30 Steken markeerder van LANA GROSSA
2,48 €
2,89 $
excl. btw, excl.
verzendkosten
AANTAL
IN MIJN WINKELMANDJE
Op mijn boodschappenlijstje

——————————

> _TO DO_:
Return each line of the records above that contains the string "markeerder".

> _EXERCISE RESULT_:
30 Steken markeerder van LANA GROSSA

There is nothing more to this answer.